As I continue to make my way through the Old Testament, I am often tempted to jump ahead and leap past the long and enumerative portions where land is apportioned amongst the tribes of Israel. Leaving aside the question as to why it seems to have been done at least twice (and I certainly don't have the discipline or time to go back and validate that impression), I try as best I can to resist that temptation and just read the text, because you never know when something's gonna jump out at you. For example, Joshua 19:17-22 tells us that "The fourth lot was cast for the sons of Issachar family by family. Their boundary included Jezreel, Kesulloth, Shunem, Hapharaim, Shion, Anaharath, Rabbith, Kishion, Ebez, Remeth, En-gannim, En-haddah, and Beth-pazzez."
This brings to mind nothing so much as the wonder of reading place names in Dr. Seuss, themselves likely drawn from the etymo-topological base of the Bible. The names were fresh and mysterious when reading them as a parent to Graham and Natalie and so must have been doubly so when I first read them as a child.
Which makes me ponder the impact on imagination of the shrinking of the planet and the omni-availability of all information via the interweb.

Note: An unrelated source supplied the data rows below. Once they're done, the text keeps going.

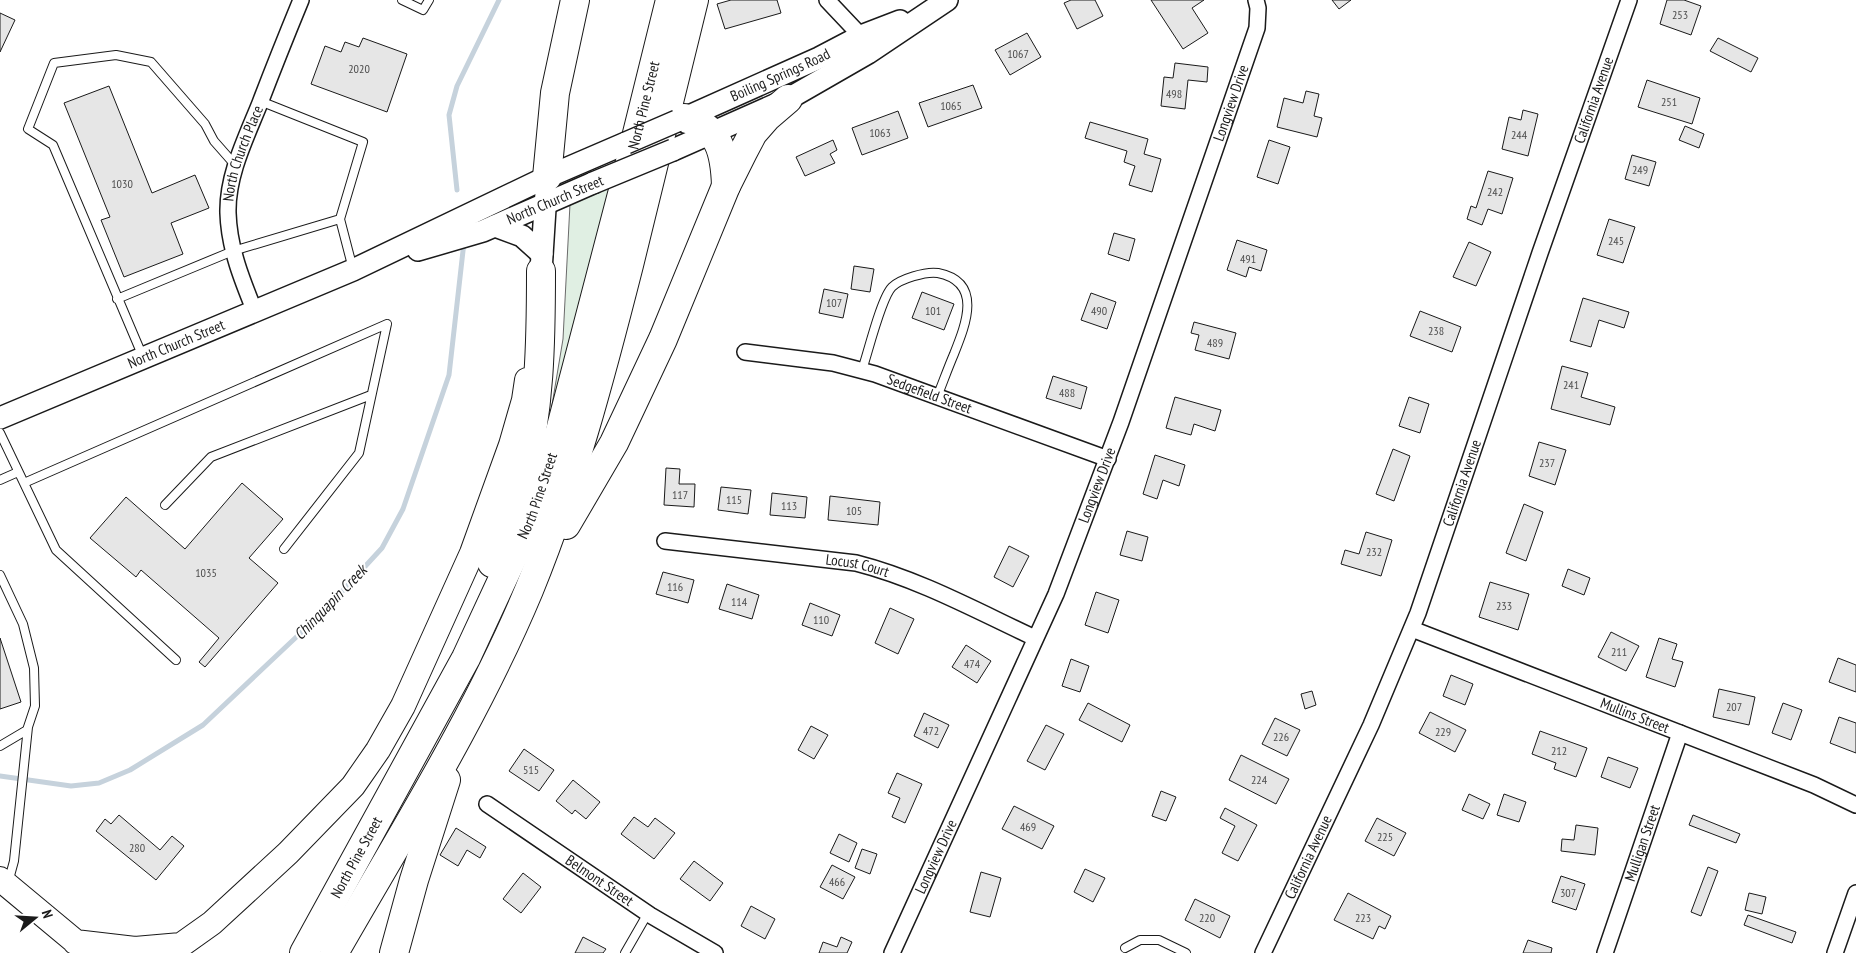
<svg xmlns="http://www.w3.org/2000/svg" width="1856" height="953" font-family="'PT Sans Narrow',sans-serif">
<rect width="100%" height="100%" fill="#fff"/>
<!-- green -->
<path fill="#e0efe3" stroke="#6a6a6a" d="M 622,181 L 541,471 L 563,339 L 570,204 Z"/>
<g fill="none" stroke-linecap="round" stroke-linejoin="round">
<!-- stream -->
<path stroke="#c6d2dc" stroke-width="5" d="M 457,190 L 449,115 L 457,86 L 499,0
M 0,776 L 71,786 L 99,783 L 130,770 L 203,725 L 325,610 L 382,548 L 403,509 L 449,375 L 464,242"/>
</g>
<!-- building -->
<path fill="#e6e6e6" stroke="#1a1a1a" d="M 731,0 L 777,0 L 781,13 L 725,29 L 717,4 Z
M 1071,0 L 1095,0 L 1103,16 L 1077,29 L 1064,3 Z
M 1151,0 L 1204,0 L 1192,8 L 1208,33 L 1183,49 Z
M 1332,0 L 1351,0 L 1339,9 Z
M 1667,0 L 1684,0 L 1701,6 L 1691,35 L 1660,24 Z
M 0,13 L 15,20 L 0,52 Z
M 1027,33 L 1041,57 L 1010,75 L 995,50 Z
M 363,38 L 407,54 L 387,112 L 311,84 L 325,46 L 341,52 L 345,42 L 359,47 Z
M 1718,38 L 1758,58 L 1751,72 L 1710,51 Z
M 1175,63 L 1208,67 L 1207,82 L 1188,80 L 1185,109 L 1161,106 L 1164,77 L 1173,78 Z
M 1647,80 L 1700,98 L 1692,124 L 1638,107 Z
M 973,85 L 982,108 L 928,127 L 919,103 Z
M 109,86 L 152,193 L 195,175 L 209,208 L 171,223 L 183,254 L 124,277 L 101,220 L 110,217 L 64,103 Z
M 1306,91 L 1319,94 L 1314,116 L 1322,118 L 1317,137 L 1277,127 L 1284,98 L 1303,103 Z
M 1523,110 L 1538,114 L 1528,156 L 1502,149 L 1509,117 L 1521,120 Z
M 898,111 L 908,138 L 862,155 L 852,128 Z
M 1090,122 L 1148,139 L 1144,154 L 1161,159 L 1152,192 L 1129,185 L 1135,166 L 1124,162 L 1127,151 L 1085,138 Z
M 1685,126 L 1704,134 L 1699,148 L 1679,140 Z
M 833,140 L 837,150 L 830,154 L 835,163 L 805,176 L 796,157 Z
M 1269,140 L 1290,147 L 1278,184 L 1257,177 Z
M 1632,155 L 1656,162 L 1649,186 L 1625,179 Z
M 1488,171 L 1513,178 L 1502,214 L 1488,209 L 1482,225 L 1467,219 L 1471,206 L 1476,208 Z
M 1609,219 L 1635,227 L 1623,263 L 1597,255 Z
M 1114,233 L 1135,239 L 1129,261 L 1108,254 Z
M 1237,240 L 1267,250 L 1261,271 L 1249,267 L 1246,277 L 1227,270 Z
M 1469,242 L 1491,252 L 1476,286 L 1453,277 Z
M 854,266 L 874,269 L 870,292 L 851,289 Z
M 824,289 L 848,294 L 843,318 L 819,313 Z
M 922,292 L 954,304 L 944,330 L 912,318 Z
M 1091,293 L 1116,302 L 1107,329 L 1081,320 Z
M 1583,298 L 1629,312 L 1624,328 L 1599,320 L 1591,347 L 1570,341 Z
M 1420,311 L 1461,327 L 1452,352 L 1410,336 Z
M 1194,322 L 1236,333 L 1229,359 L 1195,350 L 1199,335 L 1191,333 Z
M 1562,366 L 1588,373 L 1581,397 L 1615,407 L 1610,425 L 1551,409 Z
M 1053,376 L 1087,387 L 1081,409 L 1046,398 Z
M 1175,397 L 1221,410 L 1215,431 L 1194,424 L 1191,435 L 1166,428 Z
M 1409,397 L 1429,404 L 1420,433 L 1399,426 Z
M 1539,442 L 1566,450 L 1555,485 L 1529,476 Z
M 1393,449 L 1410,456 L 1394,501 L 1376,494 Z
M 1155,455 L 1185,465 L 1179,486 L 1163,480 L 1157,499 L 1143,494 Z
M 666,468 L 680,469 L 679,484 L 695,484 L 694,507 L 664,505 Z
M 242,483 L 283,519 L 249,558 L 278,583 L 205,667 L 199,662 L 219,638 L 141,570 L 136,577 L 90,538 L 126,497 L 185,549 Z
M 721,487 L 751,490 L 748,514 L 718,510 Z
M 772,493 L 807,497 L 805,518 L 770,515 Z
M 830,496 L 880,502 L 878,525 L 828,520 Z
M 1524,504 L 1543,512 L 1526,561 L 1506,553 Z
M 1127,531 L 1148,537 L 1142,561 L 1120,555 Z
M 1366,532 L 1392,540 L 1381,576 L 1341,564 L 1345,550 L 1359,554 Z
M 1009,546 L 1029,556 L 1013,587 L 994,577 Z
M 1568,569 L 1590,578 L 1584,595 L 1562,586 Z
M 663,572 L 694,580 L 688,603 L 656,594 Z
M 1490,582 L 1529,594 L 1518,630 L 1479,617 Z
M 727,584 L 759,595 L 752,619 L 719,609 Z
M 1096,592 L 1119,600 L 1108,633 L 1085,625 Z
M 810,603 L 840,615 L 832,636 L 802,625 Z
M 890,608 L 914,619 L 898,654 L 875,643 Z
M 1611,632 L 1639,646 L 1626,671 L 1598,657 Z
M 0,638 L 21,702 L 0,709 Z
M 1659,638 L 1677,644 L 1672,659 L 1683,662 L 1675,687 L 1646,677 Z
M 966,645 L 991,661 L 977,683 L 952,667 Z
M 1838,658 L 1856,665 L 1856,692 L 1829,682 Z
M 1071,659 L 1089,666 L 1080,692 L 1062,686 Z
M 1451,675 L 1473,684 L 1465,705 L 1443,696 Z
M 1719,689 L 1755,697 L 1749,725 L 1713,717 Z
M 1312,691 L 1316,705 L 1305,709 L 1301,694 Z
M 1088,703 L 1130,725 L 1122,742 L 1079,720 Z
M 1783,703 L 1802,710 L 1791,740 L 1772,733 Z
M 1430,712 L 1466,730 L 1455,752 L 1419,733 Z
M 924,713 L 949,725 L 938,748 L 914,736 Z
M 1839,717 L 1856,723 L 1856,753 L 1830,743 Z
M 1275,718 L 1300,730 L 1287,756 L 1262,744 Z
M 1046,725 L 1064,734 L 1045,770 L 1027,761 Z
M 811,726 L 828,735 L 814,759 L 798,750 Z
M 1540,731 L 1587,748 L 1576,777 L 1554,769 L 1556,763 L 1532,754 Z
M 524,749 L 554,770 L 539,791 L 509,771 Z
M 1241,755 L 1289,779 L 1276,804 L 1229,780 Z
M 1608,757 L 1638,768 L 1630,788 L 1601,777 Z
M 897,773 L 922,784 L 905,823 L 892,817 L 900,798 L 888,793 Z
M 573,780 L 600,802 L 586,819 L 575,810 L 572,814 L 556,801 Z
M 1161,791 L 1176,797 L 1166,821 L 1152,816 Z
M 1469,794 L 1490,804 L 1483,819 L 1462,810 Z
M 1504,794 L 1526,802 L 1519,822 L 1497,815 Z
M 1014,806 L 1054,826 L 1042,849 L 1002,829 Z
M 1225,808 L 1257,825 L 1238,861 L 1222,853 L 1235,826 L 1220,818 Z
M 119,815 L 160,850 L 172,836 L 184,846 L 156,880 L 96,831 L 105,819 L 111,824 Z
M 1693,815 L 1740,834 L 1736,843 L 1689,825 Z
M 634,817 L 648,827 L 655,818 L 675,833 L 654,859 L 621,834 Z
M 1377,818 L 1406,833 L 1394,856 L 1365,841 Z
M 1576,825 L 1598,828 L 1595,855 L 1561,851 L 1562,839 L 1574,840 Z
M 456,828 L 486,847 L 480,858 L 467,850 L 458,866 L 440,855 Z
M 839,834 L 857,843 L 849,862 L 830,853 Z
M 862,849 L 877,854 L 870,874 L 855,868 Z
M 694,861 L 723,883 L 710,901 L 680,879 Z
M 832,865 L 855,877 L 843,899 L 820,887 Z
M 1708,867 L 1718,871 L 1701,916 L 1691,912 Z
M 1085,869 L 1105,878 L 1093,902 L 1074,892 Z
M 981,872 L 1001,878 L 990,917 L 970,912 Z
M 523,873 L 541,887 L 521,913 L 503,899 Z
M 1561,876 L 1585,884 L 1576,910 L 1552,902 Z
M 1348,893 L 1391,916 L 1385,929 L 1379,926 L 1373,939 L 1334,920 Z
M 1749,893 L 1766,897 L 1762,914 L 1745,910 Z
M 1195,899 L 1230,916 L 1220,938 L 1185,920 Z
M 751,906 L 775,919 L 765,939 L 741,926 Z
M 1748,915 L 1796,932 L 1792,943 L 1744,925 Z
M 583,937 L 606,949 L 603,953 L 575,953 Z
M 841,937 L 852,942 L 847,953 L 819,953 L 823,942 L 837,947 Z
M 1528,940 L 1552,948 L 1551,953 L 1523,953 Z"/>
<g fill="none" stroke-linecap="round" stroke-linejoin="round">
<!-- lane casing -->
<g stroke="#1a1a1a" stroke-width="10">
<path id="lane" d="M 402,0 L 423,10 L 429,0
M 260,101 L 363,142 L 340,219
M 117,299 L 233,251 L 340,219 L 353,269
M 143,357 L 53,145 L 28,129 L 54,63 L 116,55 L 151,62 L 205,124 L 214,141 L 236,166
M 862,370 C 868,353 881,298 892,287 C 900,279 926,271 938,273 C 983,282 966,324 954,354 C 948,368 943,382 937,397
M 0,433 L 56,550 L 176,660
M 0,480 L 18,472
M 24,483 L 387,324
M 165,505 L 211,457 L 371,395
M 284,549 L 359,453 L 387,324
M 0,575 L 23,624 L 34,668 L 35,706 L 27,730 L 0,746
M 8,883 L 14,861 L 28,727
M 1125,948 L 1140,940 L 1159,940 L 1186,953
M 625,953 L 648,913"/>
</g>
<!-- street casing -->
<g stroke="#1a1a1a" stroke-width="18">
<g id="street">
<path d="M 827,0 L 861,36 L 865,44"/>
<path id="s1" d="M 255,312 C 242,280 229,248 228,213 C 227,175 246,138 260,103 C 273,69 287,34 301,0"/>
<path id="s2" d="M 745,352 L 833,363 L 875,374 L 1108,459"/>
<path id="s3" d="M 665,541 L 856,563 C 919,579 977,611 1035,638"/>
<path id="s4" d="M 1412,629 L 1814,785 L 1856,805"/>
<path id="s5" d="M 487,804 L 650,915 L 715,953"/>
<path id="s6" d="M 892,953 L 1056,594 L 1121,422 L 1257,28 L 1258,8 L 1256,0"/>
<path id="s7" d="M 1263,953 L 1371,725 L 1418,613 L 1540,253 L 1629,0"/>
<path id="s8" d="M 1605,953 L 1680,733"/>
<path d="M 1835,953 L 1856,893"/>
</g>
</g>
<!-- secondary casing -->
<g stroke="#1a1a1a" stroke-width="24">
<g id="secondary">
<path id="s9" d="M 678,121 L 819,58 L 861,36 L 900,21"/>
<path d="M 673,150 L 788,99 L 868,53 L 947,0"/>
<path d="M 495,226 L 522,236 L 542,254"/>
<path d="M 418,250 L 483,231 L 593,183"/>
<path d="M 541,271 L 546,193"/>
<path id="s10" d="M 0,418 L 353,270 L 547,177 L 626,143"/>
</g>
</g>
<!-- primary casing -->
<g stroke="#1a1a1a" stroke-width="26">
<path id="primary" d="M 0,879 L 89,953
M 75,942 L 135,949 L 181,945
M 176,953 L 181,945 L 212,923 L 288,853 L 353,786 L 378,750 L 403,706 L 472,553 L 511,445 L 524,400 L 527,380"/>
</g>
<!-- highway casing -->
<g stroke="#1a1a1a" stroke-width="30">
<g id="highway">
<path d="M 684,118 C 720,126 725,154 726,186"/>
<path d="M 547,177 L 555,93 L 575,0"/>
<path d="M 566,525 L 614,443 L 631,407 L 663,339 L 726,186 L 743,152 L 753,133 L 767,117 L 788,99"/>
<path d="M 492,563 C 502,535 514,508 522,480 C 540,411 541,341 541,271"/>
<path id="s11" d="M 304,953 L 466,658 L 531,518 L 560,431 L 622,194 L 670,0"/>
<path d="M 334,953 C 402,834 476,717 529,590 C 572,485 601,375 629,265 C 651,177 673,89 694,0"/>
<path d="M 394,953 L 414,880 L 446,780"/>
</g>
</g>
<!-- lane -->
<use href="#lane" stroke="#fff" stroke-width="8"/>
<!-- street -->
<use href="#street" stroke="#fff" stroke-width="15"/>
<!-- secondary -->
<use href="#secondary" stroke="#fff" stroke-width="21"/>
<!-- primary -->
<use href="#primary" stroke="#fff" stroke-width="24"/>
<!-- highway -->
<use href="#highway" stroke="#fff" stroke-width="28"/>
<!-- secondary-bridge casing -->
<g stroke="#1a1a1a" stroke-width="24" stroke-linecap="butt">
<path id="secondary-bridge" d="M 626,143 L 677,121
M 593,183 L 673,150"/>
</g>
<!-- secondary-bridge -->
<use href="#secondary-bridge" stroke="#fff" stroke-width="21"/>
</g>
<g text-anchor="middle" stroke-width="4" stroke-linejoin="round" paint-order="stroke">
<!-- number labels -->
<g font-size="12" fill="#4d4d4d">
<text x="1680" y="19">253</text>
<text x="1018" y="58">1067</text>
<text x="359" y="73">2020</text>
<text x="1174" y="98">498</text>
<text x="1669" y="106">251</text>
<text x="951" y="110">1065</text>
<text x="880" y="137">1063</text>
<text x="1519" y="139">244</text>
<text x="1640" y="174">249</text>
<text x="122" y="188">1030</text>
<text x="1495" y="196">242</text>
<text x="1616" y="245">245</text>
<text x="1248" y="263">491</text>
<text x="834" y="307">107</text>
<text x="933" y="315">101</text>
<text x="1099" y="315">490</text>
<text x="1436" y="335">238</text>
<text x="1215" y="347">489</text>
<text x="1571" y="389">241</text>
<text x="1067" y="397">488</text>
<text x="1547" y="467">237</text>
<text x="680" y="499">117</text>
<text x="734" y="504">115</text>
<text x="789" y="510">113</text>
<text x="854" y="515">105</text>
<text x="1374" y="556">232</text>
<text x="206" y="577">1035</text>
<text x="675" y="591">116</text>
<text x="739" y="606">114</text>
<text x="1504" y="610">233</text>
<text x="821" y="624">110</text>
<text x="1619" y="656">211</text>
<text x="972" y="668">474</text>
<text x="1734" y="711">207</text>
<text x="931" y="735">472</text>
<text x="1443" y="736">229</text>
<text x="1281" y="741">226</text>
<text x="1559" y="755">212</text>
<text x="531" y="774">515</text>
<text x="1259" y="784">224</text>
<text x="1028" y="831">469</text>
<text x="1385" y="841">225</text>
<text x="137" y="852">280</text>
<text x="837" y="886">466</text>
<text x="1568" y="897">307</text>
<text x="1207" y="922">220</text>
<text x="1363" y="922">223</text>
</g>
<!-- street labels -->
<g font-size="15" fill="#1a1a1a" stroke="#fff">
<text dy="5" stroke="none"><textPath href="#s9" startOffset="112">Boiling Springs Road</textPath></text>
<text dy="5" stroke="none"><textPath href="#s7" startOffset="916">California Avenue</textPath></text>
<text dy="5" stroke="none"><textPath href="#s6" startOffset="916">Longview Drive</textPath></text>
<text dy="5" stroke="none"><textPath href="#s11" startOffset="919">North Pine Street</textPath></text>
<text dy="5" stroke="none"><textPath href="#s1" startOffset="165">North Church Place</textPath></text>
<text transform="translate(555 200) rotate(-23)" y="5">North Church Street</text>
<text dy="5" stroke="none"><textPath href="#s10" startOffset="191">North Church Street</textPath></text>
<text dy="5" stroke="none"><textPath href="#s2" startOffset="190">Sedgefield Street</textPath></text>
<text dy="5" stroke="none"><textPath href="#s7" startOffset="511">California Avenue</textPath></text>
<text dy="5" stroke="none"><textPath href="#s6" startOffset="511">Longview Drive</textPath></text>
<text dy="5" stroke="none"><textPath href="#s11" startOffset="514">North Pine Street</textPath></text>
<text dy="5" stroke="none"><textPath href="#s3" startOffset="194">Locust Court</textPath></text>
<text dy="5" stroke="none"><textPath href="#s4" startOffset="239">Mullins Street</textPath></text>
<text dy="5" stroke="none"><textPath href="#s8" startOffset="116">Mulligan Street</textPath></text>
<text dy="5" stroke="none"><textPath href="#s6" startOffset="106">Longview Drive</textPath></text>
<text dy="5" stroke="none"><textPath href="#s7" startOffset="106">California Avenue</textPath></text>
<text dy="5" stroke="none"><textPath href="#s11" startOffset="109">North Pine Street</textPath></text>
<text dy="5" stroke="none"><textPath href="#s5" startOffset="136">Belmont Street</textPath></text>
</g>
<!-- water labels -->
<g font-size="16" font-style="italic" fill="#1a1a1a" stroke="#fff">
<text transform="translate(330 602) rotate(-46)" y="6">Chinquapin Creek</text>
</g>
</g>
<!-- north arrow -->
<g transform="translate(35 918) rotate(72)" stroke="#ffffff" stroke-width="4" paint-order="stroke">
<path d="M0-4L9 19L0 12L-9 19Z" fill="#1a1a1a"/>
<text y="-8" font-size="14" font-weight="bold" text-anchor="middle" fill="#1a1a1a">N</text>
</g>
</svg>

While it has many beneficent effects, it also dims the power of our imaginations to conjure worlds from nothingness, much as Google Maps makes it harder for us to remember to learn how to get around places, because we don't have to anymore.
Or, perhaps, I am just turning into Andy Rooney, whose cantankerous 60 Minutes segment was inaugurated, per Wikipedia, when he was just about the age I am now.